FIL INFO – Le Synchrotron de Grenoble vient de mettre en évidence la présence de plomb dans l’encre des papyrus de l’Égypte antique. Du plomb utilisé pour accélérer le séchage de l’encre, soit une méthode qui allait être utilisée bien des siècles plus tard par les peintres de la Renaissance.
Un mystère de l’Égypte antique serait-il résolu grâce au Synchrotron de Grenoble ? Après les peintures de Munch ou de Rembrandt, c’est en effet sur l’encre des papyrus égyptiens que l’ESRF (European Synchrotron Radiation Facility) s’est penché. Objectif ? Connaître la composition des encres noires et rouges de ces documents vieux de presque deux millénaires. Une étude menée conjointement avec l’Université de Copenhague.

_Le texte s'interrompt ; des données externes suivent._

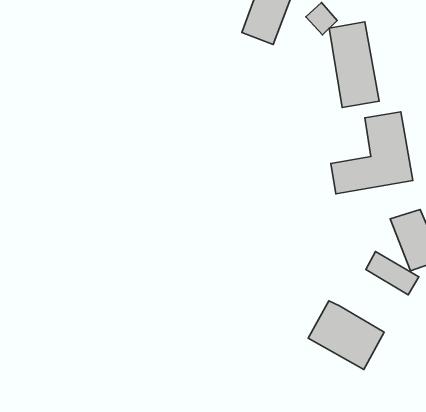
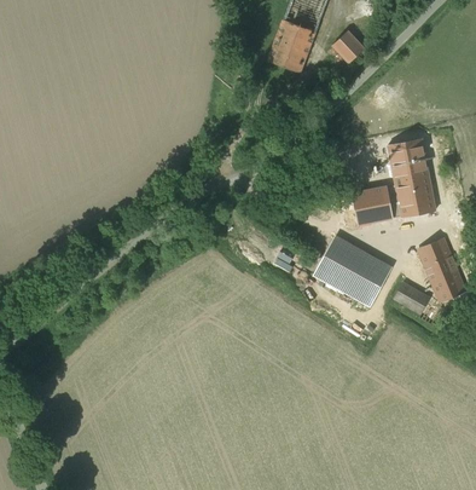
building: [329,22,379,107] -> none
building: [308,301,384,369] -> [315,234,391,302]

« De nombreuses études scientifiques ont été menées pour élucider l’invention et l’histoire de l’encre dans l’Égypte ancienne et dans les cultures méditerranéennes de la Grèce antique et Rome », expliquent les équipes de l’ESRF. Et la question n’a rien de futile, insiste Marine Cotte, co-auteure de l’étude parue dans la revue scientifique PNAS : elle permet au contraire de « contribuer à améliorer notre connaissance des pratiques de l’écriture ».

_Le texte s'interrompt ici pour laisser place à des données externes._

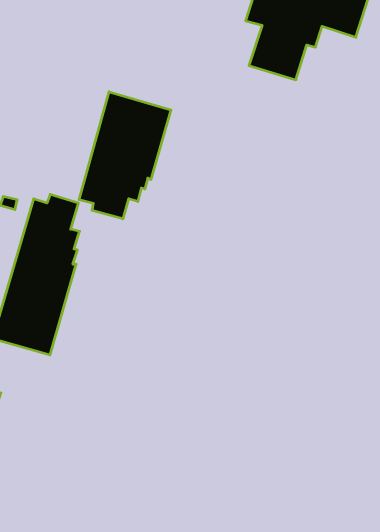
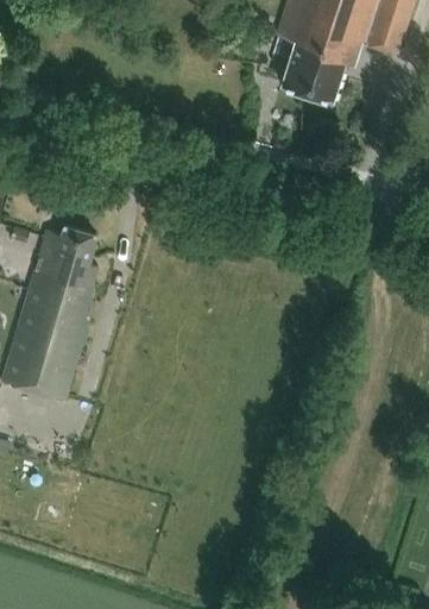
building: [79,92,171,219] -> none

Une encre plus complexe qu’il n’y paraît
Certaines découvertes n’ont rien d’une surprise. Ainsi, l’encre rouge (utilisée pour les titres et les mots-clés) provient-elle de l’ocre. En revanche, la présence de plomb dans l’encre utilisée sur les papyrus intrigue. « Nous avons constaté que du plomb était ajouté au mélange d’encre, probablement pas comme colorant, mais plutôt comme siccatif », décrit Marine Cote. Autrement dit, le plomb était employé pour accélérer le temps de séchage de l’encre.

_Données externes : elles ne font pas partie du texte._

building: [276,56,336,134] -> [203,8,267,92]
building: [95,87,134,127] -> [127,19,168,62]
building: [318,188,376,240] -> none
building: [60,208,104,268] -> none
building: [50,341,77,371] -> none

Cela signifierait que les Égyptiens utilisaient déjà, de 100 à 200 ans après JC, une technique picturale encore employée… à la Renaissance. « Au XVe siècle, lorsque les artistes ont développé la peinture à l’huile en Europe, le défi était de sécher l’huile dans un laps de temps raisonnable », souligne Marine Cotte. Leur solution ? « Les peintres ont alors réalisé que certains composés de plomb pouvaient être utilisés comme siccatifs efficaces ».
L’utilisation du plomb comme siccatif dans les papyrus de l’Égypte antique étudiés démontre aussi que l’encre utilisée « ne pouvait pas être fabriquée par n’importe qui », juge pour sa part l’égyptologue danois Thomas Christiansen. Et comme toute nouvelle découverte soulève toujours de nouvelles questions, le co-auteur de l’étude émet l’hypothèse que les encres en question étaient préparées dans des ateliers spécialisés.